Optimal Decision on Placement of an Auxiliary Aerial Wireless Base Station Using the Artificial Bee Colony Algorithm

Abstract

With the continuous growth and dependence on technology, new approaches are introduced to augment a cellular network coverage of users when they are not completely fulfilled by terrestrial base stations in scenarios of disasters, unpredictable surge in service demands, or in case of a malfunction in the terrestrial infrastructure. Solutions for backing the network via an auxiliary Unmanned Aerial Vehicle Base Station (UAV-BS) have been proposed in the literature that will provide additional wireless service resources to the affected area. Although UAVs provide a quick fix and are a great alternative in several cases and scenarios; their effective and efficient placement is considered to be one of the fundamental challenges because the problem is non-convex in general.

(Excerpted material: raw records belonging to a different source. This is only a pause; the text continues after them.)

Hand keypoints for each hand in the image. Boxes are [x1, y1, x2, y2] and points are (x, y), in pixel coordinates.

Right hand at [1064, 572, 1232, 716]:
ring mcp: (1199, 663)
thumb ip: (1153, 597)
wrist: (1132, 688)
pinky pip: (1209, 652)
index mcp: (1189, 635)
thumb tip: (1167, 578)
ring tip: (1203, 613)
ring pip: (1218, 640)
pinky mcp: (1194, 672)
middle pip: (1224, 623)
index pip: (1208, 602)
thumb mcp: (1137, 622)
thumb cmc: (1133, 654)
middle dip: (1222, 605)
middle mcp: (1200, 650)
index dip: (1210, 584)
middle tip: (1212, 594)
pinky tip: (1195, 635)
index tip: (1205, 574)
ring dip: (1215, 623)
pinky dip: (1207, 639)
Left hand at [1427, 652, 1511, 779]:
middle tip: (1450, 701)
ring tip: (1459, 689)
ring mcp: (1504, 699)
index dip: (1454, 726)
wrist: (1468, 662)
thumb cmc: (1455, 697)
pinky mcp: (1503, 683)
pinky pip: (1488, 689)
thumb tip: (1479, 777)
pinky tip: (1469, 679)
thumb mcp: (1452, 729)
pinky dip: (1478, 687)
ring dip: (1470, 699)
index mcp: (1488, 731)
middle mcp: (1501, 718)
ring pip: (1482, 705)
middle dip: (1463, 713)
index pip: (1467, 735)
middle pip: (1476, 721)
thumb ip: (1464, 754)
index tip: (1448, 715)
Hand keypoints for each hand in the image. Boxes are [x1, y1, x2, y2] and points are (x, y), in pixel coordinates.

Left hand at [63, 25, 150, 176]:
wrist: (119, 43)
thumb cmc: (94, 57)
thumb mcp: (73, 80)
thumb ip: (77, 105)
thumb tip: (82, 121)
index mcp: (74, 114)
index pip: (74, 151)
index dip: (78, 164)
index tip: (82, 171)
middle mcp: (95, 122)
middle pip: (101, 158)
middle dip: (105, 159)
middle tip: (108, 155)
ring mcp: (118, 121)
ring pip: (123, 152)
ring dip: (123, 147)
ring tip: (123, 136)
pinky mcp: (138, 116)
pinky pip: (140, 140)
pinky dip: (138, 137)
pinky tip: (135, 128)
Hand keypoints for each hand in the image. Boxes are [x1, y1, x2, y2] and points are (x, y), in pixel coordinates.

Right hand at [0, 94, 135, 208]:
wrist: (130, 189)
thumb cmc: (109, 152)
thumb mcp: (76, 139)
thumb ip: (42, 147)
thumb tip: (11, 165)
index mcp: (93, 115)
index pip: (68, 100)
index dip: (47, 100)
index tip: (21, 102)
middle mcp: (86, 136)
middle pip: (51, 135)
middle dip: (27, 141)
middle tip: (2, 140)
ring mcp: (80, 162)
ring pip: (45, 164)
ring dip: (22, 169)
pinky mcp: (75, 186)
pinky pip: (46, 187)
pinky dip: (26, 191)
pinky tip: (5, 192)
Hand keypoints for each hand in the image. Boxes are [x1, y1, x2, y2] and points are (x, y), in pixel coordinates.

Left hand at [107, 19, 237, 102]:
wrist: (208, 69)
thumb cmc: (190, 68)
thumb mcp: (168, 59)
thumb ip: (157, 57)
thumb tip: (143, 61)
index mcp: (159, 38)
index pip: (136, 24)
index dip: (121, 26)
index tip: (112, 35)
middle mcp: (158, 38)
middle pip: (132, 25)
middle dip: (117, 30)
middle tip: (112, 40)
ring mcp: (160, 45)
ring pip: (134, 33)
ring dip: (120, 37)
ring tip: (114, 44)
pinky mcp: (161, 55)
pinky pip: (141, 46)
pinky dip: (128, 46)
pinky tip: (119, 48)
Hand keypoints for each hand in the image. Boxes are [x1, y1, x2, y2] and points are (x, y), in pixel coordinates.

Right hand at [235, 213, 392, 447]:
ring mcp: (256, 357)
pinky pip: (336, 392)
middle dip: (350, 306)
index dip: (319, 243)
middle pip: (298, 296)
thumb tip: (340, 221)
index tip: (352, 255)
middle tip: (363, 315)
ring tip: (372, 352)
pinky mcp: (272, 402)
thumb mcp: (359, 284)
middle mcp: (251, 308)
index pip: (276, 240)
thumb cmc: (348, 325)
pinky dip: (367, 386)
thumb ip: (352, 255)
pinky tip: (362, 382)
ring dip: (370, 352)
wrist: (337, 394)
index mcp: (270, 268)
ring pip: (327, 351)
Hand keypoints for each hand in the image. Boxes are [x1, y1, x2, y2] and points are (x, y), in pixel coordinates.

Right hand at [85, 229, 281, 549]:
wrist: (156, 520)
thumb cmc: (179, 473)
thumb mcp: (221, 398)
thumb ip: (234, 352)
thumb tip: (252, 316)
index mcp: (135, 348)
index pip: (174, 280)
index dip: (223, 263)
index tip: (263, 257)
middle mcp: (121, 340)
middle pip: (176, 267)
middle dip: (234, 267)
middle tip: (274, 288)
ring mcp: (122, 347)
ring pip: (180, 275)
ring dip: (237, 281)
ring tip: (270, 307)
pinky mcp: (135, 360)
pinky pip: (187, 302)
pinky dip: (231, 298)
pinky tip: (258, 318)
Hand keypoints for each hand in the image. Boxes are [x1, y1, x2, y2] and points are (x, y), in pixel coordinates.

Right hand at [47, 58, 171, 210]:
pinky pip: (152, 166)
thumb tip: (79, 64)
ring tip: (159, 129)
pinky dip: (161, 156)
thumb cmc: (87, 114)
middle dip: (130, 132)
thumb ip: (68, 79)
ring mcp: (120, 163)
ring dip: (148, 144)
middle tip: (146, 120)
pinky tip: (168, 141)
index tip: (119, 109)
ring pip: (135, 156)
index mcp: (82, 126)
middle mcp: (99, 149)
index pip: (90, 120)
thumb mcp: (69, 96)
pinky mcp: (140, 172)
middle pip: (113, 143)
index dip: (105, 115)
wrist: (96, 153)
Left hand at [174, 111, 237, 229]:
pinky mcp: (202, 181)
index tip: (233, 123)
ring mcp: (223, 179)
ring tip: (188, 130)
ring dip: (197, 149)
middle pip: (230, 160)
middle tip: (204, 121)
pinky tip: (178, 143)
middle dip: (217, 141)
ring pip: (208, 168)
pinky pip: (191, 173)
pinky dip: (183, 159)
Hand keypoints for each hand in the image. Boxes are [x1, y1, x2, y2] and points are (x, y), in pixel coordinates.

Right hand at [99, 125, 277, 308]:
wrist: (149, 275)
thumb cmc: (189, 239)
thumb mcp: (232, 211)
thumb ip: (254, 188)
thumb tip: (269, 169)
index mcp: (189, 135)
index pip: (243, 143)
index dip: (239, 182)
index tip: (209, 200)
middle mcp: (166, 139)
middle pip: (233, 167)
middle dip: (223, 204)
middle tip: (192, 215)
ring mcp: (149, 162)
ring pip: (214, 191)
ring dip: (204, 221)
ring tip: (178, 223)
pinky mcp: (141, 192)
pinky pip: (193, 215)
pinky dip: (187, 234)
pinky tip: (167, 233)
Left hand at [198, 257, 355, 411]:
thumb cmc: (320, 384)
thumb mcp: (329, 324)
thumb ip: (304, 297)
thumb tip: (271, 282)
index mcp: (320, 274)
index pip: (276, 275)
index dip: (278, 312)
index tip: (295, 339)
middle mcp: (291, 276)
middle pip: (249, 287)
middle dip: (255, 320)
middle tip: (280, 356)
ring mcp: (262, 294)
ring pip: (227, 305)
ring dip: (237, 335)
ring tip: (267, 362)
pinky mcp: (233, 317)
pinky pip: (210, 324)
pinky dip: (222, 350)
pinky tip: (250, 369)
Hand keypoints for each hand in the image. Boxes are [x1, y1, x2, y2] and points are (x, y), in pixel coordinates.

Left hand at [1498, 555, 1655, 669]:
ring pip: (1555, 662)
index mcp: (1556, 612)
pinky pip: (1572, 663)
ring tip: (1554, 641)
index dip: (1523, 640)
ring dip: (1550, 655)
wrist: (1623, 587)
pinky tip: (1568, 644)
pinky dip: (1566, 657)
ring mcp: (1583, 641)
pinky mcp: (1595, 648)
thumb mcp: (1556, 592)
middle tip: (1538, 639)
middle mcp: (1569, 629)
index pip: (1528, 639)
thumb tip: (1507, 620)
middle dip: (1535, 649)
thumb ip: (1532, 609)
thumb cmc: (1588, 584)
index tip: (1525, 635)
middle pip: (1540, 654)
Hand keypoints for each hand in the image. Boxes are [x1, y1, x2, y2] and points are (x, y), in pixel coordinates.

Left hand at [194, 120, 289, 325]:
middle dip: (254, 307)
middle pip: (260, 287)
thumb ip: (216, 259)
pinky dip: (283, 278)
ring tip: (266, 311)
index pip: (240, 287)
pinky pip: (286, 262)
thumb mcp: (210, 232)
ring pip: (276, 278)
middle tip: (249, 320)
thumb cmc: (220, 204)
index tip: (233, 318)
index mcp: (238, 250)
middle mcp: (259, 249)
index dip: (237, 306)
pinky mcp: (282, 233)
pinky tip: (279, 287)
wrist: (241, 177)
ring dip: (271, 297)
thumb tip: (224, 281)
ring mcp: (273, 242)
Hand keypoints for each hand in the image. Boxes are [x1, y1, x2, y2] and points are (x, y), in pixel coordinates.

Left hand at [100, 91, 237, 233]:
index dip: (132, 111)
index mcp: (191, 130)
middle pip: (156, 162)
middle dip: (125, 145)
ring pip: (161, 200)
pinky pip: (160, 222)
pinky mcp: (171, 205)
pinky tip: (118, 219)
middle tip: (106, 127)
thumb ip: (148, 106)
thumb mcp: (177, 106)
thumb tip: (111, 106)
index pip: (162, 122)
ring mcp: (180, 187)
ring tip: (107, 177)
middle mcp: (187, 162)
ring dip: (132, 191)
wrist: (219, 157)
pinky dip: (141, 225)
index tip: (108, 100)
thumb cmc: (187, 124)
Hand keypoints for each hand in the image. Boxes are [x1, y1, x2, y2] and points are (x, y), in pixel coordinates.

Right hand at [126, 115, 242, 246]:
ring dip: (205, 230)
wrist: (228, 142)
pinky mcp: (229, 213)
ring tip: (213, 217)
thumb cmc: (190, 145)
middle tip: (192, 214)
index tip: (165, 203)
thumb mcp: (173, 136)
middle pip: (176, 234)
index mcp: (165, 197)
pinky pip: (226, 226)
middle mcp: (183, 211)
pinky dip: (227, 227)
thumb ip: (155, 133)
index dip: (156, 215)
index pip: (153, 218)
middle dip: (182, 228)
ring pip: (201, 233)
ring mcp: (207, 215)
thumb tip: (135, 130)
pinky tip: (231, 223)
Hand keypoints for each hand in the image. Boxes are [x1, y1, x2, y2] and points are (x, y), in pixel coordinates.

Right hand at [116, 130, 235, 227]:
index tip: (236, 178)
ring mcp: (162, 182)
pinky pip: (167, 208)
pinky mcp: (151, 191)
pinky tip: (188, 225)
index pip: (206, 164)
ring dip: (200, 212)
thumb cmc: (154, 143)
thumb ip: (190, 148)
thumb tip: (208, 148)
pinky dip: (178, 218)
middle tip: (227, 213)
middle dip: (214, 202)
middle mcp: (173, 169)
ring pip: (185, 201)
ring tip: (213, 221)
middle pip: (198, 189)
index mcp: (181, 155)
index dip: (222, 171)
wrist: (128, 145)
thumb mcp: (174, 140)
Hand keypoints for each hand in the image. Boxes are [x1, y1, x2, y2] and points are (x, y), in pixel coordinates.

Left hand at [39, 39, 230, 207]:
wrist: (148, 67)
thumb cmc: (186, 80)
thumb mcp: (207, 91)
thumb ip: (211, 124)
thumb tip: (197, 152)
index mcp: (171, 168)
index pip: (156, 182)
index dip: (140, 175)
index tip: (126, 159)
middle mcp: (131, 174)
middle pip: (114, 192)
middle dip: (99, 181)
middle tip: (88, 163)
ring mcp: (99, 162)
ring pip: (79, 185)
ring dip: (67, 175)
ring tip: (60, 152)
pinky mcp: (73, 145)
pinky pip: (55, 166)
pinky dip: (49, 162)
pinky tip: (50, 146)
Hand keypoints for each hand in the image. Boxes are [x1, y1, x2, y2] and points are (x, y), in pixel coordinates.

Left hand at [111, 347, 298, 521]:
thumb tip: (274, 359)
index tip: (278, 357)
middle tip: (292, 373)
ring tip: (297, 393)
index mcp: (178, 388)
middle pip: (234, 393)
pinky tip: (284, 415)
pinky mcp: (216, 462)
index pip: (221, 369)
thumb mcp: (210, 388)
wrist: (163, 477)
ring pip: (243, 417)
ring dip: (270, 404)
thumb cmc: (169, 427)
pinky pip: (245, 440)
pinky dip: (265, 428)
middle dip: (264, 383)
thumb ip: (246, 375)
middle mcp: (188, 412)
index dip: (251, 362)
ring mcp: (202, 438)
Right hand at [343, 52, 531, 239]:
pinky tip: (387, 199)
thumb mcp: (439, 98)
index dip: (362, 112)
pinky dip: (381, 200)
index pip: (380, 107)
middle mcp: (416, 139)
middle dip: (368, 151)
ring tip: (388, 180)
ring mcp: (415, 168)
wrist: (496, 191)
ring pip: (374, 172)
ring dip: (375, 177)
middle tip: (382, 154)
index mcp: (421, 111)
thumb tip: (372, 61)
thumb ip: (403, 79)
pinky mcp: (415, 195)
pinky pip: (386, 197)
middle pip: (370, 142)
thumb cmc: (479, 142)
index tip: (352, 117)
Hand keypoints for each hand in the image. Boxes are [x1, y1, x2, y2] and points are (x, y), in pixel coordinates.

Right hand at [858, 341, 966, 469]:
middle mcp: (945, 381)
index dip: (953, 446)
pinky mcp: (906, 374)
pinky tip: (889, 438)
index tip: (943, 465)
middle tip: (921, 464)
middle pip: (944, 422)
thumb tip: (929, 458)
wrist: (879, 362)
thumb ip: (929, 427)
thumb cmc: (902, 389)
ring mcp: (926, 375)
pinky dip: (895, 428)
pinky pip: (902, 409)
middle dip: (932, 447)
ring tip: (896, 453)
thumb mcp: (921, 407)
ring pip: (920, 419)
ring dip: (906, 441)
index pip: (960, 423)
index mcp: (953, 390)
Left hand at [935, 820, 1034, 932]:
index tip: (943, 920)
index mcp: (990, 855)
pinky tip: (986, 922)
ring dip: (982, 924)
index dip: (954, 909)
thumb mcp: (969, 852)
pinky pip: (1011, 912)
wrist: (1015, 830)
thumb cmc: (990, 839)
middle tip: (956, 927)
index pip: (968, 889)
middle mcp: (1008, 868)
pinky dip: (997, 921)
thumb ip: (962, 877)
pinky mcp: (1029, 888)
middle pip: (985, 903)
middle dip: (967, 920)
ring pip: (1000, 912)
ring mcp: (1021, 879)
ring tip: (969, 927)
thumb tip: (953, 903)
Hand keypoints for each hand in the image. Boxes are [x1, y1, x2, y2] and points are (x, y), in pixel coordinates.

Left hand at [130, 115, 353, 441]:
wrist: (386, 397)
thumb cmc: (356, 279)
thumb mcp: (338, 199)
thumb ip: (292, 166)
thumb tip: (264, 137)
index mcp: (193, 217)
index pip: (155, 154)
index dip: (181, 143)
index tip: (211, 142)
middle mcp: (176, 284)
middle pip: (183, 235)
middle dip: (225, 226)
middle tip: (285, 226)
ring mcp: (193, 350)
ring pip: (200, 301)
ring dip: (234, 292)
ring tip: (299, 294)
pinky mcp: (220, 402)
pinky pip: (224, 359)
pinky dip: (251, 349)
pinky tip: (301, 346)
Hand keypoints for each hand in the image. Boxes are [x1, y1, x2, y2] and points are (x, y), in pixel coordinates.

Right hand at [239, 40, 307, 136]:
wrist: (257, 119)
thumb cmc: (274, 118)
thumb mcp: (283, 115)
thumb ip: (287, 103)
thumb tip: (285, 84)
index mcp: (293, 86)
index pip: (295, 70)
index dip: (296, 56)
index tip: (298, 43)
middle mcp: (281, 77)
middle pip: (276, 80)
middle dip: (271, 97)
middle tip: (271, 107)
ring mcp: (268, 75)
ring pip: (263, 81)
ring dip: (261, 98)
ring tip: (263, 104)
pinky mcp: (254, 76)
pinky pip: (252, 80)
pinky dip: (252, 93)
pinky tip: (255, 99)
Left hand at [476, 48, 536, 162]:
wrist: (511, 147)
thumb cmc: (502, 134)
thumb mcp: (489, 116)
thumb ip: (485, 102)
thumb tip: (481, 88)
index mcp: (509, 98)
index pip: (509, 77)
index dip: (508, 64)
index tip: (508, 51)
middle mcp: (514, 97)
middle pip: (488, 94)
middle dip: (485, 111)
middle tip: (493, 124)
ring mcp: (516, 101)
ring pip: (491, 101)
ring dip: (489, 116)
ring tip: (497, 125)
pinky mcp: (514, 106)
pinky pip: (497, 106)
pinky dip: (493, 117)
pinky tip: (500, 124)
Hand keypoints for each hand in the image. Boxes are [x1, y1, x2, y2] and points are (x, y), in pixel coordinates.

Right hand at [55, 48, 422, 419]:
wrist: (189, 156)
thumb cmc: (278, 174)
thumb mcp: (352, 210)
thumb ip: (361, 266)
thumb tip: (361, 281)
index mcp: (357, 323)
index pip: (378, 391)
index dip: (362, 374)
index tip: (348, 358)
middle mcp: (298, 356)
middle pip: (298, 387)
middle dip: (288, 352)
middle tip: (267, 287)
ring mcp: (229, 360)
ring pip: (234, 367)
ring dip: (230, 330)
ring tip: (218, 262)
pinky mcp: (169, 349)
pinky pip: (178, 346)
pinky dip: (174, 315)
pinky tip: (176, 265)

That is due to the relatively complex procedure in selecting the optimal three dimensional position of the UAV that guarantees the maximum number of covered users, which can reflect in certain scenarios into maximum revenue. To that end, we start by reviewing the properties and formulation of a selection procedure of the three dimensional (3D) position of the UAV, which has the form of a constrained optimization problem. Then, we use the Artificial Bee Colony (ABC) algorithm to find the optimal solution for this 3D placement problem of the UAV-BS. Simulations results verify the validity of our solution approach and that the ABC algorithm delivers a consistent global optimal solution for this optimization problem.